Tuesday, January 26, 2010

Man, this got me swear-y

In a similar vein as my occasional fixation with pop music, I am going through a reliving of my favourite childhood cartoons via YouTube. While I certainly enjoyed Dino-Riders, Just Like Mom and you've already heard my view on Captain Planet, my favourite kids show of all time may shock in its obvious lack of manliness. No, it's not Take Part cause DON'T EVEN GET MY STARTED ON THAT SHIT I WILL END YOU. No, the most character defining show of my pubescence was Jem and The Holograms.

I know, right?

I feel the obsession began right from the intro, an infectious 80's bubblegum offering encouraging me to "be a Jem girl." Clearly, as witness to my parental request for the Jem fashion templates, this suggestion was taken to heart (I was given New Kids On The Block templates instead; fuck you, Dad). The animation in this opening also had a lot more frames per second than normal, resulting in her dance moves looking like that of a real person. It was like cartoons actually existed, people. Mind. Blown. One would imagine that the minute number of young boys who actually watched the show would identify with Jem's road-manager/boyfriend of her alter ego Jerica, Rio. Not this little fucker. I realize this comes as quite a surprise given my reputation for amazing road managing skills and occasionally purple hair. But Jem was so hot! Like, Kelly Kapowski hot. And didn't (don't) I want to be hot. Plus they all had wicked coloured hair and makeup the shapes of shapes all over their faces. The latter, I feel, inspired me and a visiting cousin to draw all over each other's faces with crayola markers when we were about 6. Bath time that night was not pleasant. How many 6 year-olds has Hannah Montana inspired to draw on their cousins' faces with crayola markers? Me thinks, by the cool silence from Camp Cyrus at press time, not a lot.
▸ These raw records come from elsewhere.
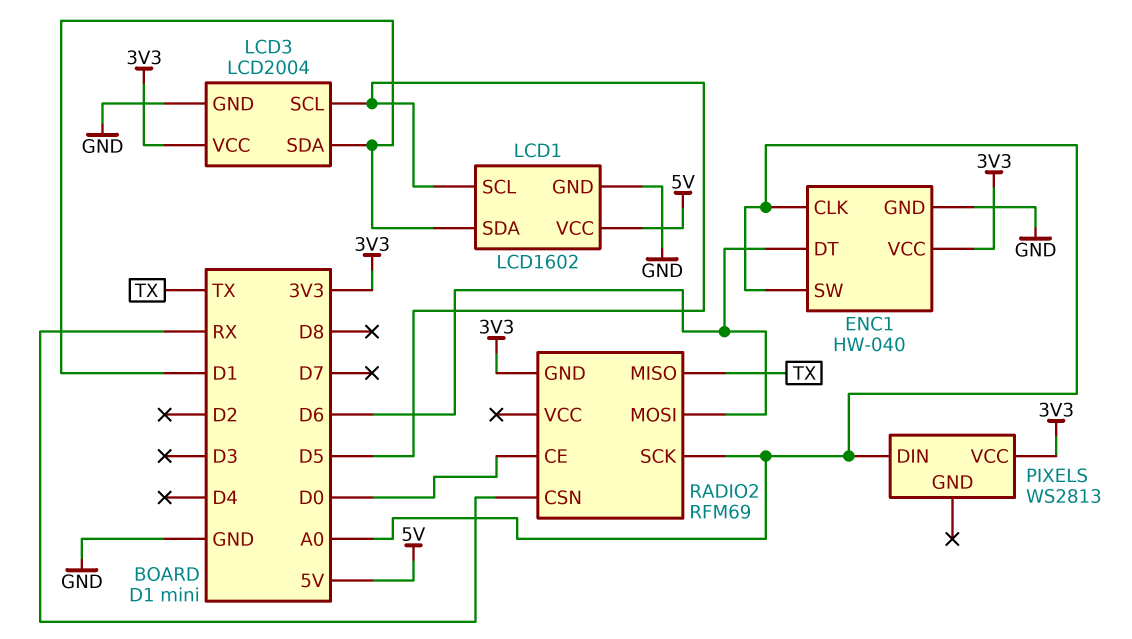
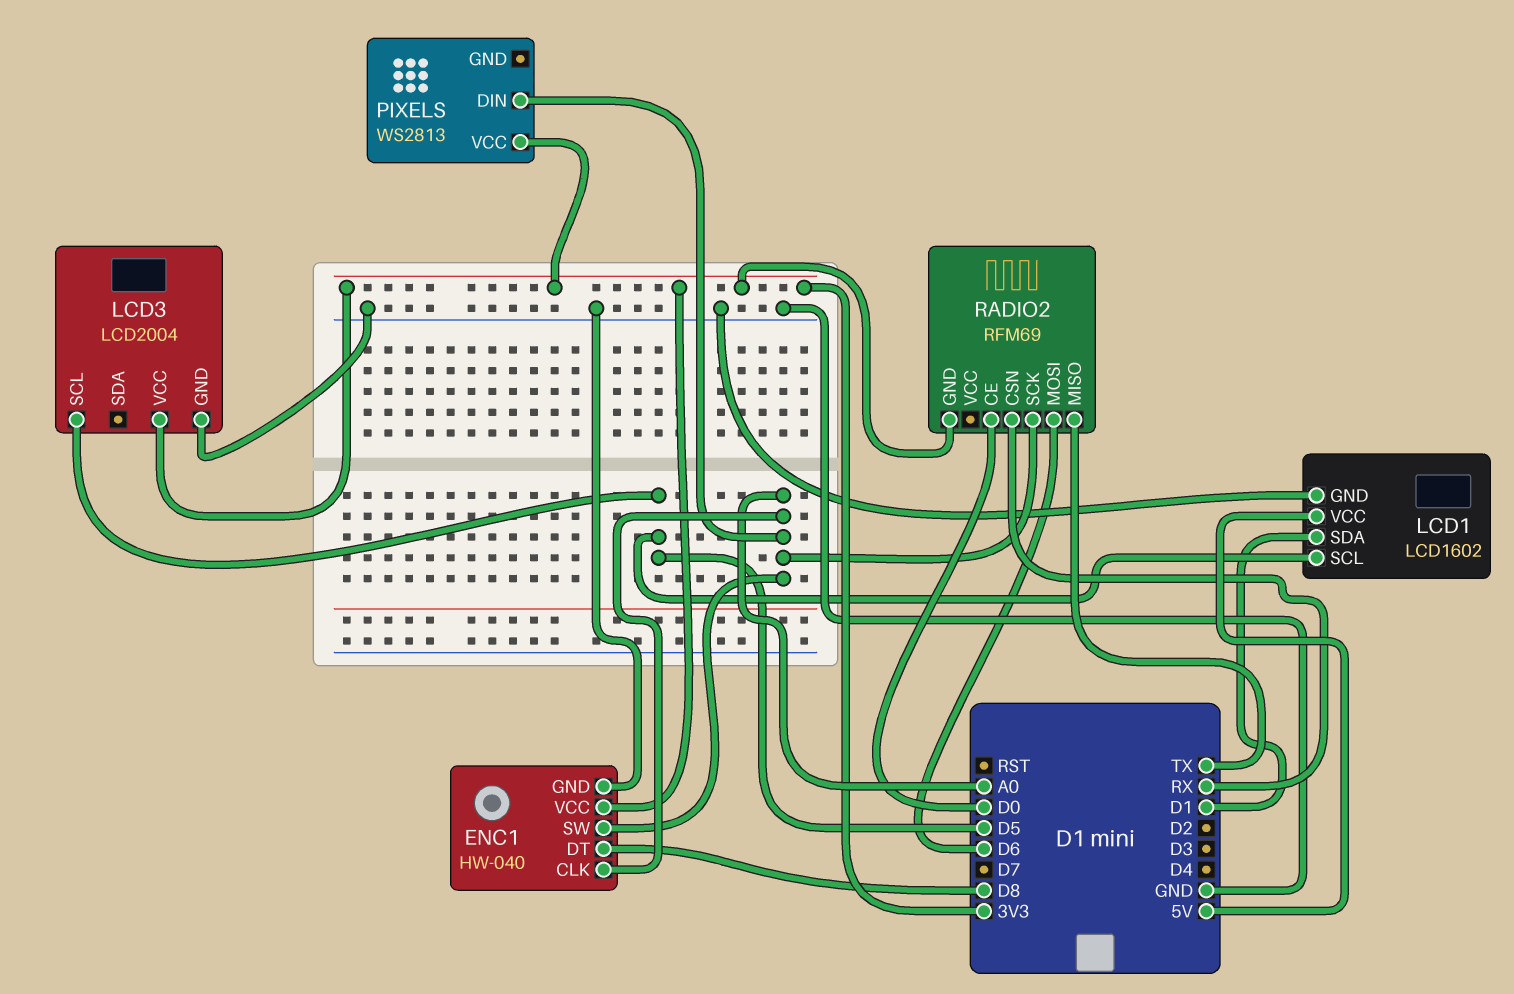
ENC1 pin DT: D6 -> D8
LCD3 pin SDA: D1 -> none

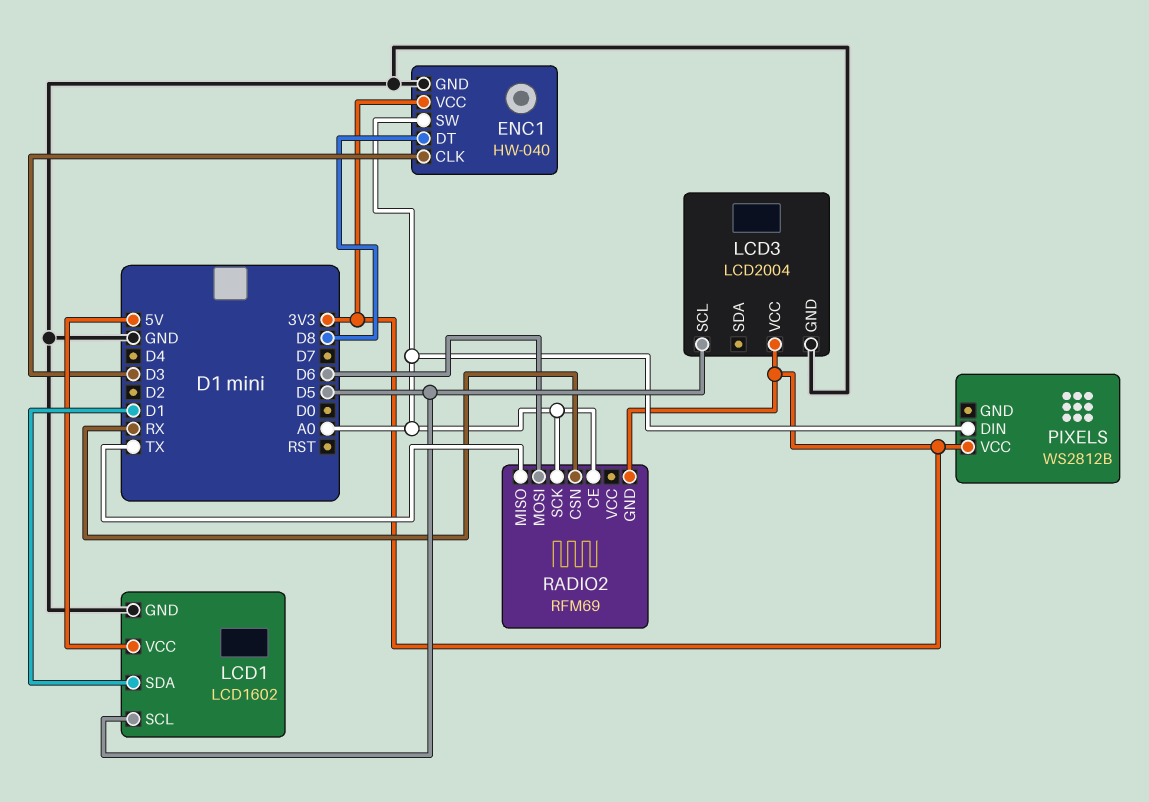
ENC1 pin CLK: A0 -> D3
PIXELS: WS2813 -> WS2812B
RADIO2 pin CE: D0 -> A0

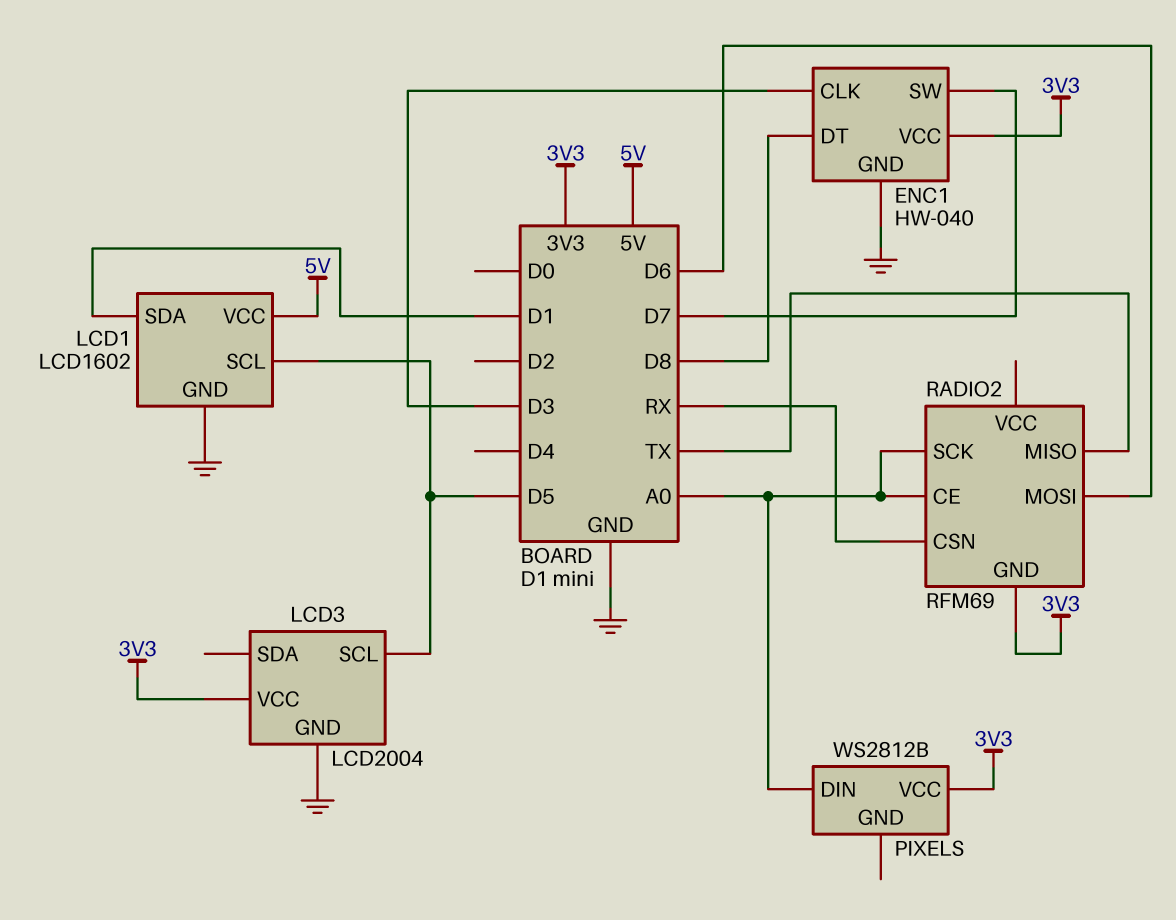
ENC1 pin SW: A0 -> D7

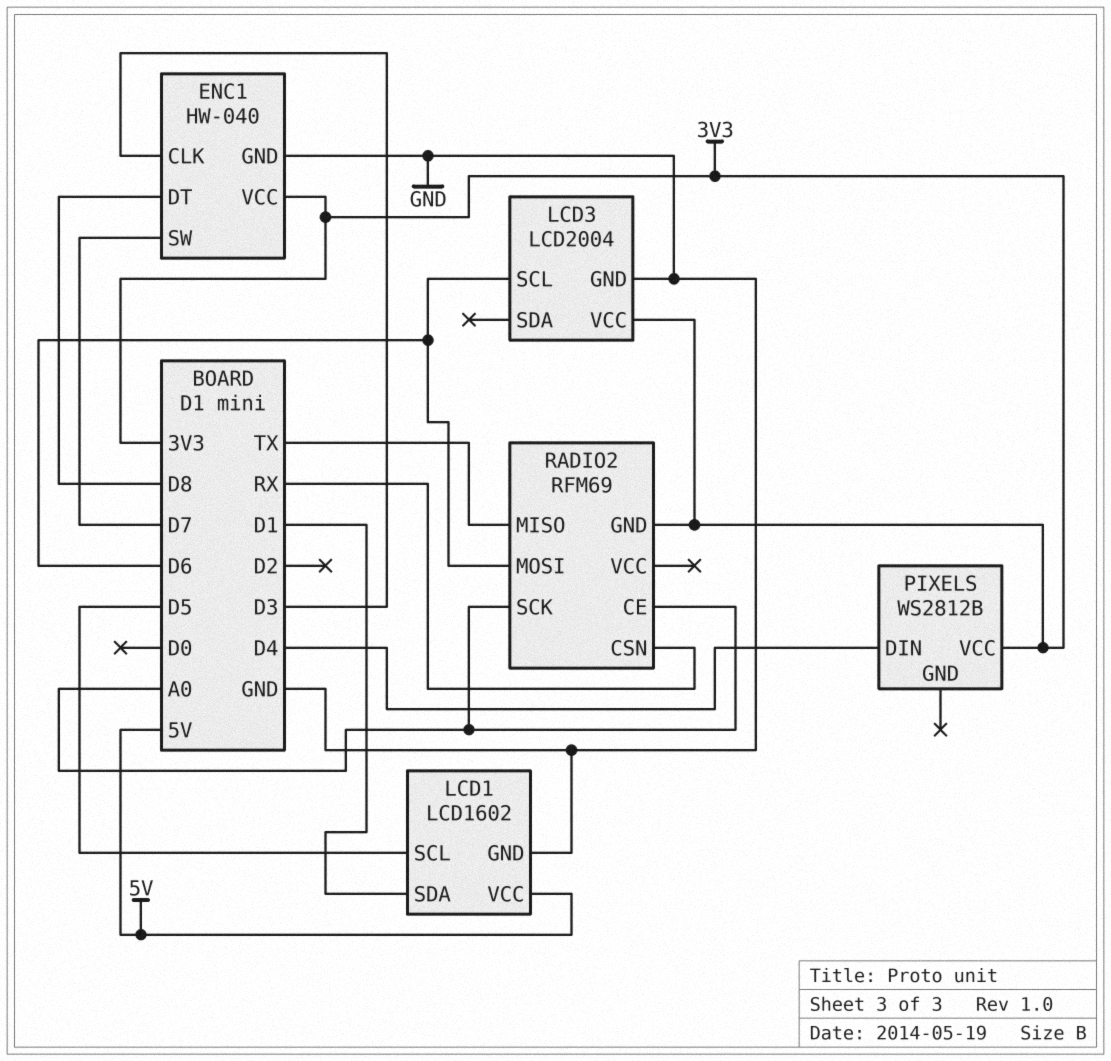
LCD3 pin SCL: D5 -> D6
PIXELS pin DIN: A0 -> D4

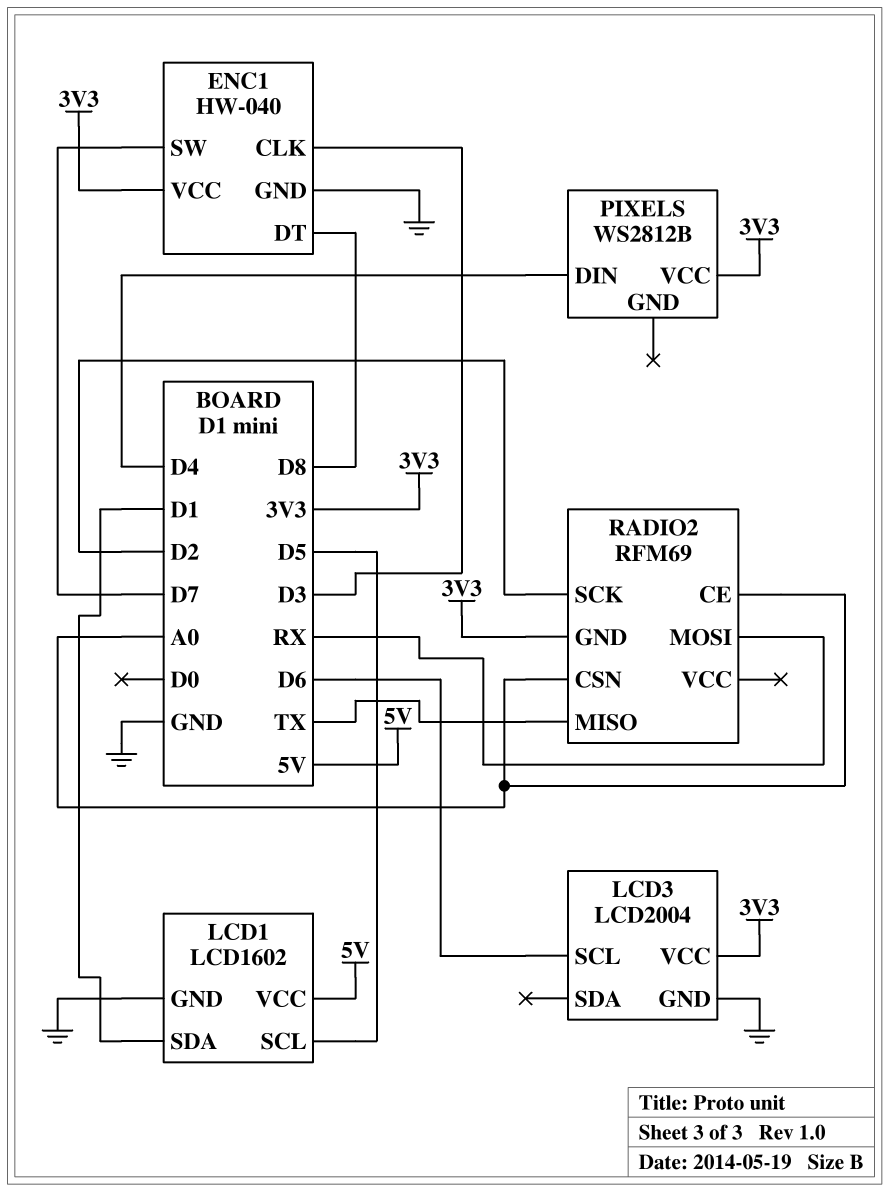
RADIO2 pin CSN: RX -> A0
RADIO2 pin MOSI: D6 -> RX
RADIO2 pin SCK: A0 -> D2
While this show, which aired at 2:00pm every weekday afternoon on YTV, was the highlight of my day, seeing it now brings up some serious moral conflicts. First of all, Rio kisses Jem in, like, the second episode. Looks like it takes less than 44 minutes to go from devoted boyfriend/handyman of the Starlight House for orphans to straight up pink-pubes lovin' cheater. Uh, Rio, someone wants to speak to you. So to review, here's a chick who deceives her boyfriend, makes a move on him while under the guise of an internationally recognized song stylist and when he is all "Yeah, baby, let's do this!" thinks not about the fact that he is a trifflin' man ho (entrapment doesn't negate ho-dom. Don't even try that shit with me.) but rather chastises herself for not telling him that her dead father's masturbatory holographic robot lady projects rock star style onto her body through her earrings. Duuuuuuuude. Also, who the hell is looking after those little orphan fuckers while everyone's on tour? The Misfits?! Uh, I don't think so, buddy! Is it possible to call Child & Family Services on animated characters? Cause let me tell you: speed dial, motherfuckers.

New favourite thing: Fuck You, Penguin. Goddamnit! People need to stop being funnier than me!

1 comment:

Anonymous said...

Seriously though. How amazing is Abba? Right?